Join the list of failure disks to the original data frame, keep only disks that do not have a failure.

In [21]:
#join the list of failure directories to the original data frame with a left join
df_nonfailure=df.join(df_failure_list,(((df.SERIAL_NUMBER) ==  (df_failure_list.SERIAL_NUMBERX)) ),"left")
#drop dummy key
df_nonfailure = df_nonfailure.drop("SERIAL_NUMBERX")
#assign dummy variable to indicate disk did not fail in 2020
df_nonfailure=df_nonfailure.na.fill(0,["wookie"]) 
#select only disks that failed
df_nonfailure=df_nonfailure.filter(df_nonfailure.wookie ==0)
#assign the predicted variable of 0
df_nonfailure = df_nonfailure.withColumn("TARGET", lit(0))
#clean things up
df_nonfailure = df_nonfailure.drop("wookie")



Create a failure date way in the future for the nonfailure data

In [22]:
df_nonfailure = df_nonfailure.withColumn("FAILURE_DATE", expr("make_date(2099, 12, 12)"))

In [23]:
#df_nonfailure.show()

In [24]:
#print((df_nonfailure.count(), len(df_nonfailure.columns)))

In [25]:

df_failure = df_failure.drop("datediff")

In [26]:
#df_failure.show(1)

In [27]:
df = df_failure.unionByName(df_nonfailure)

In [28]:
z=df_failure.groupBy("TARGET").count()
z.show()

+------+------+
|TARGET| count|
+------+------+
|     1| 11000|
|     0|181789|
+------+------+



In [29]:
#df.show(1)

### 4.0 Create training, testing and validation groups <a id="40"></a>

Next, we will need to create a Training, Testing and Validation group for our modeling process.  In this use case and in most equipment failure problems, we can not randomly assign records to each group.  Because the data is a cross-sectional time-series, we must define the Training, Testing and Validation groups based on serial number.  I wrote about the reasons for this extensively in another article. For more information, please the following: 

https://medium.com/towards-data-science/assigning-panel-data-to-training-testing-and-validation-groups-for-machine-learning-models-7017350ab86e

Create a unique list of serial numbers

In [30]:
df_sample=df.select([c for c in df.columns if c in ['SERIAL_NUMBER']])

····················

Task instructions:
a) Print the part of the disk failure excerpt from "Create a failure" to "#df_nonfailure.show()".
b) Recast the paragraph of the disk failure excerpt that begins "Next, we will need to create" as a short bulleted list that keeps its main facts.
The text recognition items are material separate from the disk failure excerpt.

[Stored items]
····················

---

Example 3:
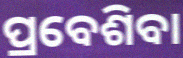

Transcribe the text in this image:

ପ୍ରବେଶିବା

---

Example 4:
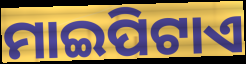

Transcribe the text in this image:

ମାଇପିଟାଏ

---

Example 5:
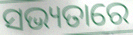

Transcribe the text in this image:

ସଭ୍ୟତାରେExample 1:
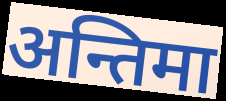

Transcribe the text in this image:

अन्तिमा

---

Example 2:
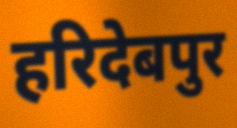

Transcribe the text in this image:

हरिदेबपुर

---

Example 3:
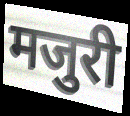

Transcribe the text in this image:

मजुरी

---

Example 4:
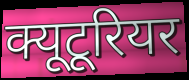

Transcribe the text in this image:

क्यूटूरियर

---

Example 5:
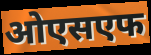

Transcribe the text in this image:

ओएसएफ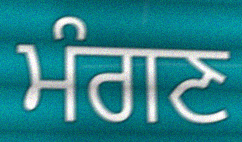
ਮੰਗਣ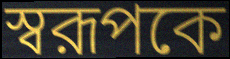
স্বরূপকে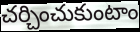
చర్చించుకుంటాంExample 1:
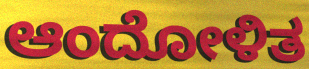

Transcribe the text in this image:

ಆಂದೋಳಿತ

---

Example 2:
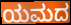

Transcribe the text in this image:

ಯಮದ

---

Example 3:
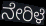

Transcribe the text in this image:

ನೇರಿಳೆ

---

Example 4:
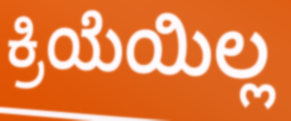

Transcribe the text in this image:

ಕ್ರಿಯೆಯಿಲ್ಲ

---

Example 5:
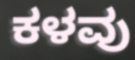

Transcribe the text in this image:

ಕಳವುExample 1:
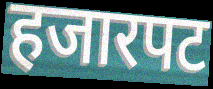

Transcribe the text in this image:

हजारपट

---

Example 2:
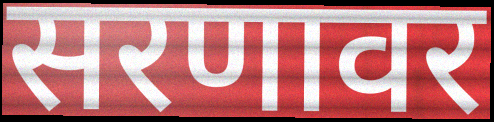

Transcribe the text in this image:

सरणावर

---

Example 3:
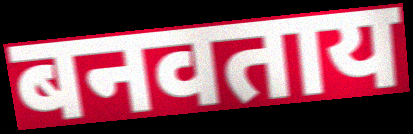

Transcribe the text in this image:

बनवताय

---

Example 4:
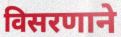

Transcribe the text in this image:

विसरणाने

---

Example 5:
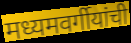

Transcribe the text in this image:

मध्यमवर्गीयांचीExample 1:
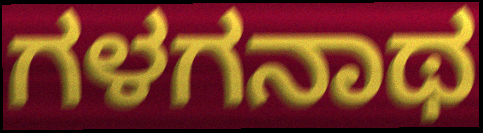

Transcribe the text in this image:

ಗಳಗನಾಥ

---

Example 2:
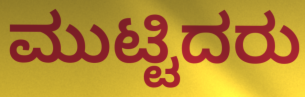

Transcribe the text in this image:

ಮುಟ್ಟಿದರು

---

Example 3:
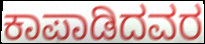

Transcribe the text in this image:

ಕಾಪಾಡಿದವರ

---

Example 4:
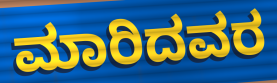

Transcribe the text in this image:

ಮಾರಿದವರ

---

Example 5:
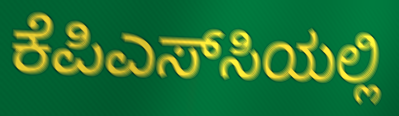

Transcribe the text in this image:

ಕೆಪಿಎಸ್‌ಸಿಯಲ್ಲಿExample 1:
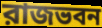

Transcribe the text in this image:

রাজভবন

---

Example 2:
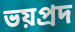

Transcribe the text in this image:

ভয়প্রদ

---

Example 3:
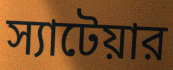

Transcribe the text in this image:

স্যাটেয়ার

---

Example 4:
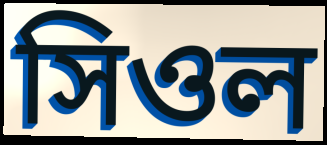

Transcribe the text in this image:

সিওল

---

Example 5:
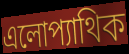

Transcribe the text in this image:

এলোপ্যাথিক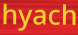
hyach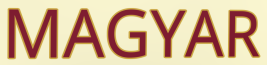
MAGYAR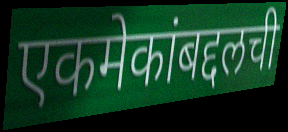
एकमेकांबद्दलची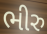
ભીરુ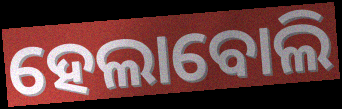
ହେଲାବୋଲିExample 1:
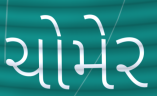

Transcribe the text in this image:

ચોમેર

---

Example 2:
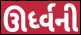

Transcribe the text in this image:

ઊર્ધ્વની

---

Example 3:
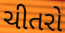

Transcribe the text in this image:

ચીતરો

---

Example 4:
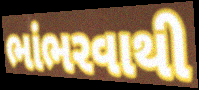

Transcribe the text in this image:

ભાંભરવાથી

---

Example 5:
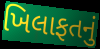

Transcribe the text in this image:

ખિલાફતનુંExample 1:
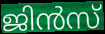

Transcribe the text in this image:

ജിൻസ്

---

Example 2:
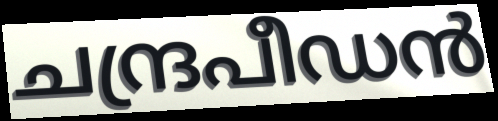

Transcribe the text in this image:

ചന്ദ്രപീഡൻ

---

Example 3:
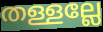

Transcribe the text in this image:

തള്ളല്ലേ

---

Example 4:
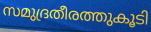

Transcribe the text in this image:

സമുദ്രതീരത്തുകൂടി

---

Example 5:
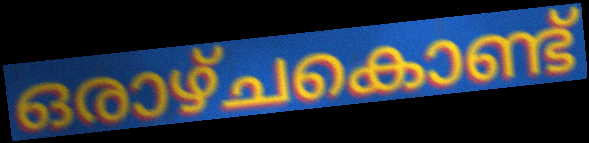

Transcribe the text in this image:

ഒരാഴ്ചകൊണ്ട്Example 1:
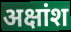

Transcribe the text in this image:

अक्षांश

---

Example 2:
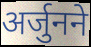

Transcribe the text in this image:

अर्जुनने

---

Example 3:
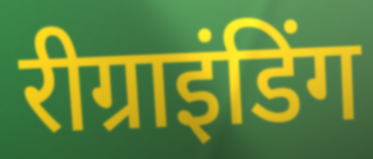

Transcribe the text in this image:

रीग्राइंडिंग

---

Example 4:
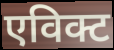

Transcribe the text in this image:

एविक्ट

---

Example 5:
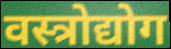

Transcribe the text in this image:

वस्त्रोद्योग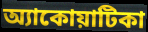
অ্যাকোয়াটিকা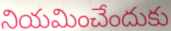
నియమించేందుకుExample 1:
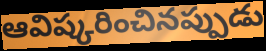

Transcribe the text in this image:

ఆవిష్కరించినప్పుడు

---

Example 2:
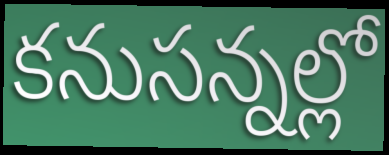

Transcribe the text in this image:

కనుసన్నల్లో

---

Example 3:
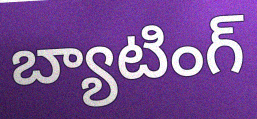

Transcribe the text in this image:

బ్యాటింగ్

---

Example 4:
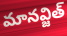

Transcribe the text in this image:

మానవ్జిత్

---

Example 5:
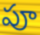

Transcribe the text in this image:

పూ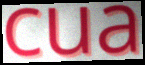
cua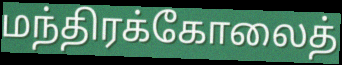
மந்திரக்கோலைத்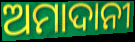
ଅମାଦାନୀ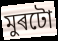
মুৰটোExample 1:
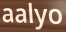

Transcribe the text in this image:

aalyo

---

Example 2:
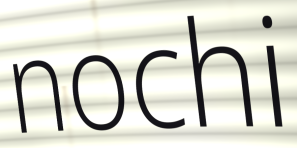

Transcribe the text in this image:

nochi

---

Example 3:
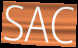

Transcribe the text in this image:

SAC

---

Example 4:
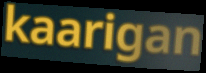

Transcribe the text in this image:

kaarigan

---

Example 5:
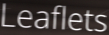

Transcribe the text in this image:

Leaflets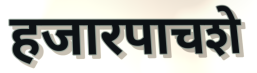
हजारपाचशे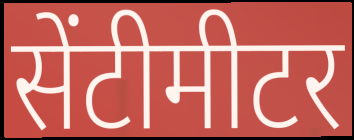
सेंटीमीटर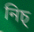
নিচ্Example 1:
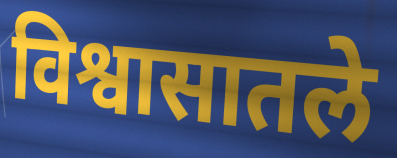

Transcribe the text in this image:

विश्वासातले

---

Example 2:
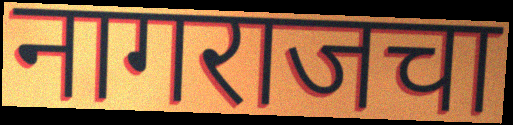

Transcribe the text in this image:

नागराजचा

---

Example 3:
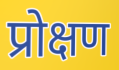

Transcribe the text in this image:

प्रोक्षण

····················

Solved problems:
a)
Create a failure date way in the future for the nonfailure data

In [22]:
df_nonfailure = df_nonfailure.withColumn("FAILURE_DATE", expr("make_date(2099, 12, 12)"))

In [23]:
#df_nonfailure.show()

b)
- Training, testing and validation groups are needed for the modeling process.
- In this use case and most equipment failure problems, records cannot be randomly assigned to the groups.
- The data is a cross-sectional time-series, so the groups must be defined by serial number.
- The reasons for this are covered at length in another article.